[Page text Boundary: Start]

Inspiring Stories
Inspiring Stories
Inspiring Stories
Inspiring Stories
Inspiring Stories

All I need is a home

The amazing story of Bryn Haworth and his thought provoking new music video

Lancashire-born slide guitarist Bryn Haworth rose to fame in the late 1960s, joining "Les Fleur de Lys" in London, which became house band for Atlantic Records. He played one evening with Jimi Hendrix and later co-founded Wolfgang in California. Returning to England, he signed with Island Records, releasing his debut LP "Let The Days Go By". Bryn's career includes recording as a session guitar player with renowned artists like Chris de Burgh, Cliff Richard and Gerry Rafferty, alongside numerous radio and TV appearances. In 1974, Bryn and his wife Sally became Christians, leading him to create 14 Gospel CDs and dedicate himself to prison ministries. His latest video "All I Need Is A Home" addresses homelessness, drawing from his own experiences and advocating for change.

Bryn speaks to Beccy Riley from Green Pastures about his life and music.

 I’d love to know about your own experiences with homelessness and how it impacted you. Would you mind sharing this part of your story with us?

Mum and Dad divorced when I was in my teens.   She went off with another man and I was left at home with Dad who I didn’t get on with. We had fist fights and I had to leave.  In the 60s London was where the music business was, so I got on a bus with my guitar and a suitcase and headed off.

I’d heard Denmark Street in Soho was the place to go. In those days they had ads saying ‘Wanted – lead guitarist / singer/ bass player ..’.   So I called up a few then waited around all day in a coffee shop. La Giaconda was friendly and let me hang out and wait for the phone to ring. At night I went back to Victoria Bus Station and slept on the benches as best I could.  I didn’t have much money so didn’t eat.  Eventually I met the Fleur De Lys who needed a lead guitarist and I got the job! It was a frightening, lonely experience.

When do you first remember being interested in music and how did you start to write and perform your own songs?

I pestered my parents for a guitar and got one when I was 11 years old.  I loved guitar music and joined various bands in and around Darwen, Lancs. I started to write songs in the mid 60s when I came down to London. I’ve always enjoyed the process of writing songs. All I Need Is A Home came from reflecting on the experience of homelessness. 

How did you meet your wife and how did you become a Christian?

I met my wife Sally in upstate New York. She's a Londoner and was travelling, as hippies often did in the 70s. One night I had a dream and from it I knew I had to leave the band I loved, and come back to England to get right with my dad.

Sally came to the house that day to say she was going back to England, and I said 'can I come with you'. So, after starting to reconcile with Dad in Darwen, we rented a cottage in Snowdonia and got married. 

The following year we moved to E.Sussex. One day we went for a drive to the sea and on the way saw a circus tent in a field and said 'let's go!'. It turned out to be a Dick Saunders Way To Life Crusade and we got saved! We met the vicar or a local church that night who gave us a wonderful foundation in Christ over the next three years.

How did you start dong work in the prisons and what kind of work do you do?

[Page text Boundary: End]
[The data Boundary: Start]

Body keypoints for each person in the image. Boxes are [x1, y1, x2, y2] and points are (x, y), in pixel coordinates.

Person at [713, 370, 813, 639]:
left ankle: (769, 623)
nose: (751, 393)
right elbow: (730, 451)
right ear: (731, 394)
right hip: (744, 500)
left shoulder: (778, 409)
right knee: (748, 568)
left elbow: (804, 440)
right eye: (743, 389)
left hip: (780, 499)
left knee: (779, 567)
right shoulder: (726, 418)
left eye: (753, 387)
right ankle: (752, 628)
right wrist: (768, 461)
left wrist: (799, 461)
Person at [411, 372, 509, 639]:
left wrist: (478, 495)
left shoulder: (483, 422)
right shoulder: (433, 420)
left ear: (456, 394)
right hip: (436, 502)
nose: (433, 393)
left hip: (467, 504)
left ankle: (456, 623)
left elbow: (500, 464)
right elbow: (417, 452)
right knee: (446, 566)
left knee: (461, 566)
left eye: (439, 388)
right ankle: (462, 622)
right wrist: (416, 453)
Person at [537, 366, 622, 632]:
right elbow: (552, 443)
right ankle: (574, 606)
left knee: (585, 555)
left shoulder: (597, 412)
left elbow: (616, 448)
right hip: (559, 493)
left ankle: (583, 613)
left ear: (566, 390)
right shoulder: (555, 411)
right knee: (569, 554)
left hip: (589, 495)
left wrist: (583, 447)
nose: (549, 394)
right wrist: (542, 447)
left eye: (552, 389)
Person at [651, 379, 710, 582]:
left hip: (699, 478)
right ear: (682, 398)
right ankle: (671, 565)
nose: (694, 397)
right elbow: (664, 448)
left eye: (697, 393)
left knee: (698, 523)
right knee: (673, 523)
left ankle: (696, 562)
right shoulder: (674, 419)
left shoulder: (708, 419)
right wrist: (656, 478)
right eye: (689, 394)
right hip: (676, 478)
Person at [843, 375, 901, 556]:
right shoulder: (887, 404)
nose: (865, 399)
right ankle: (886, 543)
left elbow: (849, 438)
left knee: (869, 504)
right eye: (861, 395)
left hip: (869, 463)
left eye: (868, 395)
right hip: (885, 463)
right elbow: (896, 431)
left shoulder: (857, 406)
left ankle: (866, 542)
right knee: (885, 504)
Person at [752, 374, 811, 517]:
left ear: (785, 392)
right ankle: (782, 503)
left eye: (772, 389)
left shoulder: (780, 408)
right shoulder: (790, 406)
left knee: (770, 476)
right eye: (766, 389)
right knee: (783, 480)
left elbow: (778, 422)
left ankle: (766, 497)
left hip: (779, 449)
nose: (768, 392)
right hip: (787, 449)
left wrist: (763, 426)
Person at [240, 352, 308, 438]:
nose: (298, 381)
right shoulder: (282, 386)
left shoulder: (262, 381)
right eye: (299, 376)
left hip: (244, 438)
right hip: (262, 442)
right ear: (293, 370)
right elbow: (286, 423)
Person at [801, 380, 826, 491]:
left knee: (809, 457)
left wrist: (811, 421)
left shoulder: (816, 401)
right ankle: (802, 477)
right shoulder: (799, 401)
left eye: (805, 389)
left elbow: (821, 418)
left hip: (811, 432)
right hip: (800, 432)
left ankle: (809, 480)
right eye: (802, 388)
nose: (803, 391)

[The data Boundary: End]
[The data Boundary: Start]

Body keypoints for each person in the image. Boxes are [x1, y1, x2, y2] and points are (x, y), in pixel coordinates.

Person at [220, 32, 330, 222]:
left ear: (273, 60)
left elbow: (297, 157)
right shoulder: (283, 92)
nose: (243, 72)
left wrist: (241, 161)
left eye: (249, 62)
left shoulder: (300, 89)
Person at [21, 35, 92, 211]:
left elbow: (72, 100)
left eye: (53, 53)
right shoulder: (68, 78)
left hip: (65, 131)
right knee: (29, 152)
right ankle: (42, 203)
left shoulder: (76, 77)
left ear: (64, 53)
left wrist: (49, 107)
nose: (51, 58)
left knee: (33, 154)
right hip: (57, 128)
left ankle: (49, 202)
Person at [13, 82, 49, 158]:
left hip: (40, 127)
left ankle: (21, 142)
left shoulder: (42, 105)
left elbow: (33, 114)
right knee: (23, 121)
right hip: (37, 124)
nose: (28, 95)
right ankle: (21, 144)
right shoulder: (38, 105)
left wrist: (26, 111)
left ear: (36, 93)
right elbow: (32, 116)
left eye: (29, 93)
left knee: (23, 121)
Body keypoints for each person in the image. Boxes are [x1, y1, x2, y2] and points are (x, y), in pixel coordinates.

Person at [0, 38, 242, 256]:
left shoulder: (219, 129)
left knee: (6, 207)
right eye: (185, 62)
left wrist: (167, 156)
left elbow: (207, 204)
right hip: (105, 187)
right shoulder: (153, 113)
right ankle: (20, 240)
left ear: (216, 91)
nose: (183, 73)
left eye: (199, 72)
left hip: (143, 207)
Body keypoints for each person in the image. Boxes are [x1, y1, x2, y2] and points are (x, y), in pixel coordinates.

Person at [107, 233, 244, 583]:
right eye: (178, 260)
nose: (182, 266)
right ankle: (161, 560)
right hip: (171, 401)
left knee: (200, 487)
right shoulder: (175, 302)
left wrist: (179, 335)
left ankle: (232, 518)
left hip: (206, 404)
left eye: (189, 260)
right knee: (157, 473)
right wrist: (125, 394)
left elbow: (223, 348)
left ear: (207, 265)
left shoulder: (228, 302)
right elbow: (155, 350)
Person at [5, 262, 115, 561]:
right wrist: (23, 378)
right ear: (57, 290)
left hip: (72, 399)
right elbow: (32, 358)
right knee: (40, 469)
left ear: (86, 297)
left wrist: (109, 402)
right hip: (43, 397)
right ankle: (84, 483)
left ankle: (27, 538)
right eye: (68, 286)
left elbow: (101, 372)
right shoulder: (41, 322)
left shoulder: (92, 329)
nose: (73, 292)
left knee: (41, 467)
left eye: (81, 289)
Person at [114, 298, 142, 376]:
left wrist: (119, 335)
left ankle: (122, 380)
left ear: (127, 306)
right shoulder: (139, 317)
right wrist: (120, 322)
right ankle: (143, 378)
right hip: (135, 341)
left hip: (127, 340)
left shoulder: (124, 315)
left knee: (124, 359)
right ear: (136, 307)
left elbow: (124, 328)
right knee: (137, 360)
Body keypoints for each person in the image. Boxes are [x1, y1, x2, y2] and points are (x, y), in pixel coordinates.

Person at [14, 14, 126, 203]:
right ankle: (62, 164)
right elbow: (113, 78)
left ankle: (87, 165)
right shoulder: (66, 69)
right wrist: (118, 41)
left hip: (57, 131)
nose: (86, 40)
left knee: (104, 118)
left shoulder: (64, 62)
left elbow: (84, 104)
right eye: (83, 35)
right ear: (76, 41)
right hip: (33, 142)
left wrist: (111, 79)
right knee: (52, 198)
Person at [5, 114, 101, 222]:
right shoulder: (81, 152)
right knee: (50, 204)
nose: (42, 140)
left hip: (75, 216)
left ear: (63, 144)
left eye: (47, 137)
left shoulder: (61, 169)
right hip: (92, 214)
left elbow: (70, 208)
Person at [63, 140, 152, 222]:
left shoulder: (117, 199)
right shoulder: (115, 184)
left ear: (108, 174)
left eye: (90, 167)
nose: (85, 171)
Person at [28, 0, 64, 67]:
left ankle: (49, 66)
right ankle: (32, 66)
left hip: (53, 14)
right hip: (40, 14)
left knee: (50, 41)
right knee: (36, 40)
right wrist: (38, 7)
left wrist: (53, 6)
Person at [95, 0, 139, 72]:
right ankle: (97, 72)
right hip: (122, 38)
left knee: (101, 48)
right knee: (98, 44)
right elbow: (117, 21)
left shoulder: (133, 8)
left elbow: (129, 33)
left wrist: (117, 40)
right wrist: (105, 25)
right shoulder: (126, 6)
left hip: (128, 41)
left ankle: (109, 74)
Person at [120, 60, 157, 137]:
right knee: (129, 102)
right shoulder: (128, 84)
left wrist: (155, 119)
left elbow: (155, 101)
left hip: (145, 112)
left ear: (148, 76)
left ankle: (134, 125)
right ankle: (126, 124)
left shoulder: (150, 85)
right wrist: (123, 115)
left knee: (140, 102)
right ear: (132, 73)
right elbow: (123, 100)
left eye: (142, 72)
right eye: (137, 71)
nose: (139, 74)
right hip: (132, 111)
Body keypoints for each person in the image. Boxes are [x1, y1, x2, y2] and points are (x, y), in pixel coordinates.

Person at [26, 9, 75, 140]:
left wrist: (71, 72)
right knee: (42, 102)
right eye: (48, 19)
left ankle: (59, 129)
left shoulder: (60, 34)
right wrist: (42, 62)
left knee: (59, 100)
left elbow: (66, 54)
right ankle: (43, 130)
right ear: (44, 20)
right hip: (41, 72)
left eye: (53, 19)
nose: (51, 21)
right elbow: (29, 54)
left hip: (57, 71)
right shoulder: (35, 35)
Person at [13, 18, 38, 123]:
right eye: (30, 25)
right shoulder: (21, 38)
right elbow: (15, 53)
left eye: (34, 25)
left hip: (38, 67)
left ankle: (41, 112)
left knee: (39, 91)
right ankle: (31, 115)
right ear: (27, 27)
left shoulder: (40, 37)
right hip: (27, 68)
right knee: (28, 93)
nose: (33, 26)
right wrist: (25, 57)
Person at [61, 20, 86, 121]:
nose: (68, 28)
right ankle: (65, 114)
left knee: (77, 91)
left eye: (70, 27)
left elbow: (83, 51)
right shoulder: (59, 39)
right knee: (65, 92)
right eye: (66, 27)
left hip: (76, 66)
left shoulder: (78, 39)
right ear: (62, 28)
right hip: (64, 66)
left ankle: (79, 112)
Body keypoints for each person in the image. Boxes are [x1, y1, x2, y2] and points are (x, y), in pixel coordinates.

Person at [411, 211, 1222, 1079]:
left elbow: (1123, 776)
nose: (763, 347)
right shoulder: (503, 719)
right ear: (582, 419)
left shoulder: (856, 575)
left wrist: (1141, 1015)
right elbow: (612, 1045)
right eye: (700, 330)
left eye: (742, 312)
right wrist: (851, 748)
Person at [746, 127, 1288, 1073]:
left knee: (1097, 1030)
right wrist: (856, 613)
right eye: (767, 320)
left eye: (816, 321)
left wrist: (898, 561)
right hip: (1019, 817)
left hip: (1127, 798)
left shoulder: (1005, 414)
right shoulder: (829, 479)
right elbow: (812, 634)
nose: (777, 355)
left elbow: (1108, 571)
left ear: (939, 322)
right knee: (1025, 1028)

[The data Boundary: End]

● Assignment: In the Bryn Haworth page text, how old was he when he got his first guitar? These items were drawn from a different source than the page text.

● Exercise answer: He was 11 years old.